Ilya Prigogine, por exemplo, essencialmente um homem da ciência, interessado em analisar o papel e aproveitamento da mesma na sociedade e no futuro da humanidade, provocou estardalhaço e renovou a inter-relação entre ciência, filosofia e cultura quando chamou a atenção para as estruturas dissipativas da realidade [fenômenos de criação de ordem distantes do referencial de equilíbrio estabelecido pelas leis da termodinâmica, ou sistemas em não-equilíbrio] e o "fim das certezas", valendo-se também da Teoria do caos e do conceito de complexidade [que não caberia tratar aqui de forma mais demorada mas que grosso modo denotaria, na avaliação de teóricos especializados, que as coisas não apenas se "complicam", mas de alguma forma também se multiplicam, indo muito além do que seria um todo apenas justaposto, somado]. É evidenciada, na obra de Prigogine como na de pensadores atuantes em outros campos do saber, a importância da atuação da ciência contemporânea, imiscuída à filosofia ou a outras áreas, na relativização do conhecimento absoluto, estanque, e desestabilização do poder das "verdades" científicas – uma guinada na forma de se pensar o mundo que apresenta traços comuns, ainda que em graus diversos, com outras teorias abordadas neste texto.

É nesse contexto que se apresenta a segunda noção, ou conceito, igualmente emblemática da estética difusa da presente era supermoderna ou pós-industrial, proposta pelo filósofo Yves Michaud nos termos de uma arte em estado gasoso[3] – que poderia ser descrita em termos gerais como uma arte em que importa menos o objeto em si do que a experiência fugidia, flutuante, do receptor, ou espectador.

A produção artística atual, com a profusão de estilos, gêneros e subgêneros que lhe é peculiar, se apresentaria assim como uma “arte em estado gasoso”, na medida em que ela tende mais e mais a se expandir para todos os lados, assumindo uma fisionomia e uma dinâmica de apresentação volátil – num movimento que radicaliza a tendência que já se tentou definir como desmaterialização na arte -, além de romper com antigos dogmas como a premissa da "obra exclusiva". A arte contemporânea pode ser entendida, mesmo em seu presente estatuto incerto, como uma dentre muitas "realidades alternativas", com seu próprio conjunto de presunções tácitas, procedimentos e mecanismos abertamente proclamados para sua auto-afirmação e autenticação, tendo alcançado certo grau de independência da realidade "não-artística". Uma de suas características mais acentuadas reside numa perda sensível de seus elos tradicionais com o compromisso da "representação": ela já não admite que a "verdade" a ser captada pela obra de arte se ache em ocultação "exterior" – na realidade não–artística – esperando ser encontrada e receber uma tradução artística. Em vez de refletir a vida, ela passa a se somar a seus conteúdos, por meio de imagens e signos que mediam esse processo e que não mais representam, mas simulam – e a simulação, como postulado por Baudrillard, "...se refere a um mundo sem referência, de que toda referência desapareceu"[4]. Essa perda ou mudança de referenciais no âmago da visualidade contemporânea certamente contribui de modo incisivo para acentuar uma percepção "gasosa" da realidade.

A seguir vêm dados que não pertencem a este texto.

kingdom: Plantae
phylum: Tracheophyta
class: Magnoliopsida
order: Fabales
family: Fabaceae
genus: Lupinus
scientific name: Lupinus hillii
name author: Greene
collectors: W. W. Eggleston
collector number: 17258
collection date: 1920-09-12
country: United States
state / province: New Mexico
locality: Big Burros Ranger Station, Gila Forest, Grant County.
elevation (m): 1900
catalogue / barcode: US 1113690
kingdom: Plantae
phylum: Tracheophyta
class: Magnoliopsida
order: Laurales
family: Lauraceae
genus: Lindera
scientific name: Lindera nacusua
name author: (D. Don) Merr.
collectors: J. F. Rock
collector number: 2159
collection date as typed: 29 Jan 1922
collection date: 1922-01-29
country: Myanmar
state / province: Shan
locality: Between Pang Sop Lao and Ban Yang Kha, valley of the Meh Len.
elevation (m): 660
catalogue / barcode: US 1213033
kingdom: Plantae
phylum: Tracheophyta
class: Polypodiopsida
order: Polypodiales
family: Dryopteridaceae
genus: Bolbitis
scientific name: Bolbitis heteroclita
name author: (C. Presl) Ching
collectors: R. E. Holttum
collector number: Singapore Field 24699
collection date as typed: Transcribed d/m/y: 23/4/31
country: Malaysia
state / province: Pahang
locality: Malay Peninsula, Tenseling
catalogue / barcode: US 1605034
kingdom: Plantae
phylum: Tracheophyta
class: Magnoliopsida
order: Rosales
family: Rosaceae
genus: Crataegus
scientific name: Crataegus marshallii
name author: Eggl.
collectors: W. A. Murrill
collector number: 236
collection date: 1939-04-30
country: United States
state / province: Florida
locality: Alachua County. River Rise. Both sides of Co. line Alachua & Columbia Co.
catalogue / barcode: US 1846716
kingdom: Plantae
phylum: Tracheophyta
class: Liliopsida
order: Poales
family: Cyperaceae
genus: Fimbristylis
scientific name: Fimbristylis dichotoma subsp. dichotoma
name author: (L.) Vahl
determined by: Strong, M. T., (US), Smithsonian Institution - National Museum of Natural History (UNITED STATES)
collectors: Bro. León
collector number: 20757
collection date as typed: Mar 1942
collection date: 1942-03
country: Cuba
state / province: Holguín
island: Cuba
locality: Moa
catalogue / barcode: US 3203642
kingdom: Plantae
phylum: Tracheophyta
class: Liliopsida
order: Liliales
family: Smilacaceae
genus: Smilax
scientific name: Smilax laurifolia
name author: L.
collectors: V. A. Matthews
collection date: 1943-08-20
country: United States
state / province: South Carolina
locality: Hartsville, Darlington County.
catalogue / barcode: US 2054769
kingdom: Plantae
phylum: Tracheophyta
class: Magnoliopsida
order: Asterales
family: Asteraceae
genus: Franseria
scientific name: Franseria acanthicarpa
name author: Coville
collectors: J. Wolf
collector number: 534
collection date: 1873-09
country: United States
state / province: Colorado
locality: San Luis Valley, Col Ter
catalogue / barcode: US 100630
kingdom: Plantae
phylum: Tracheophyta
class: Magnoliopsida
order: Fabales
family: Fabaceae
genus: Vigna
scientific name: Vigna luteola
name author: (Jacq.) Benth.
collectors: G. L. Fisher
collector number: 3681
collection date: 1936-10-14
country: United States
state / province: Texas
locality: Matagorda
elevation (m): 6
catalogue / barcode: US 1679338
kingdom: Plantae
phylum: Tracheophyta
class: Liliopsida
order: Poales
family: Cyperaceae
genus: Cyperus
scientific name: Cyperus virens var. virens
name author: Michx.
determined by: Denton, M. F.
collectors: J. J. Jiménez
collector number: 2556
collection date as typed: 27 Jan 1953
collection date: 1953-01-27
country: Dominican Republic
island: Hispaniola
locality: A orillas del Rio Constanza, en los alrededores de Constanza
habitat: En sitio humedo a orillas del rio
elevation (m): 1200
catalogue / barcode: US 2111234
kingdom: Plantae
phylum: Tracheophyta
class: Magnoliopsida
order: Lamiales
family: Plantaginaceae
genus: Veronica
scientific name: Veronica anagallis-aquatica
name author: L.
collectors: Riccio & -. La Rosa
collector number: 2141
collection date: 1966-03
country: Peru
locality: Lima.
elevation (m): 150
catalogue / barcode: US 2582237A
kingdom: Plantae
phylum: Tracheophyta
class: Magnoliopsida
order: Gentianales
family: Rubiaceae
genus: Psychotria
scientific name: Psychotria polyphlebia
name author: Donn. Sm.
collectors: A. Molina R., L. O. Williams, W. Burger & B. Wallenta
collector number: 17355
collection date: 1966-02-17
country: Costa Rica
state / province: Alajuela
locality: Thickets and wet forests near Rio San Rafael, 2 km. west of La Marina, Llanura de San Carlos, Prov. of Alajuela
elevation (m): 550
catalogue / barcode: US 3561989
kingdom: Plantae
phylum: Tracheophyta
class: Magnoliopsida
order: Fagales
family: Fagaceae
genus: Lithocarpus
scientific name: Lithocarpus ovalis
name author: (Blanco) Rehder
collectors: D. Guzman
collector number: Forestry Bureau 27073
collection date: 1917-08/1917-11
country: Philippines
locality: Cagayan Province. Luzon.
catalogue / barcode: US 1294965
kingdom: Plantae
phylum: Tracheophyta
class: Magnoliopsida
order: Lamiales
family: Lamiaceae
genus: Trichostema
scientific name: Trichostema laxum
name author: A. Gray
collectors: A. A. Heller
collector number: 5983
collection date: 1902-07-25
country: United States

A arte em estado gasoso apresentaria duas facetas ou tipos de "função": de um lado, uma hedonista, voltada para o prazer – mas uma nova forma de prazer, marcada pelo signo do cool, insinuante; e de outro, uma função expressiva cujo objetivo é demarcar identidades – inclusive suas próprias. Pensa-se aqui, segundo Michaud, em uma arte que tenha a ver com o jogo, a diversão, com práticas de lazer, mas contaminada por temas e referências cada vez mais provenientes de universos em princípio a ela estranhos; processo no qual essa arte, e a própria instituição-arte perdeu, em certa medida, parte de sua dimensão aureática, no sentido de simbolizar uma realidade transcendente, ou a "proximidade que manifesta uma distância", na bela definição de Walter Benjamin ("proximidade" esta que definitivamente parece não ter mais lugar na experiência de fruição da arte contemporânea; e, indo um pouco mais longe, se poderia acrescentar que a própria estética "não mais se revelaria como uma propriedade essencial ou definidora da arte"[5]). Uma arte ainda calcada na experiência e no sensitivo, que se dá em uma época em que as capacidades perceptivas humanas de base não mudaram, mas sim seus modos de intervenção nas condutas artísticas; e em que a arte, enfim, teria perdido parte de seu poder de transformação. E o modo como a experiência estética se dá no bojo desta arte é cada vez mais nebuloso: se o seu repertório aumenta, se vê reduzida na mesma proporção a capacidade de atenção e fruição do espectador diante da mesma, em função do bombardeio de informações e estímulos visuais e subseqüente instâncias de "anestesiamento" a que nosso olhar vem sendo submetido, bem como à profusão de códigos específicos que passaram a ser requeridos para a efetivação desta experiência pela produção contemporânea.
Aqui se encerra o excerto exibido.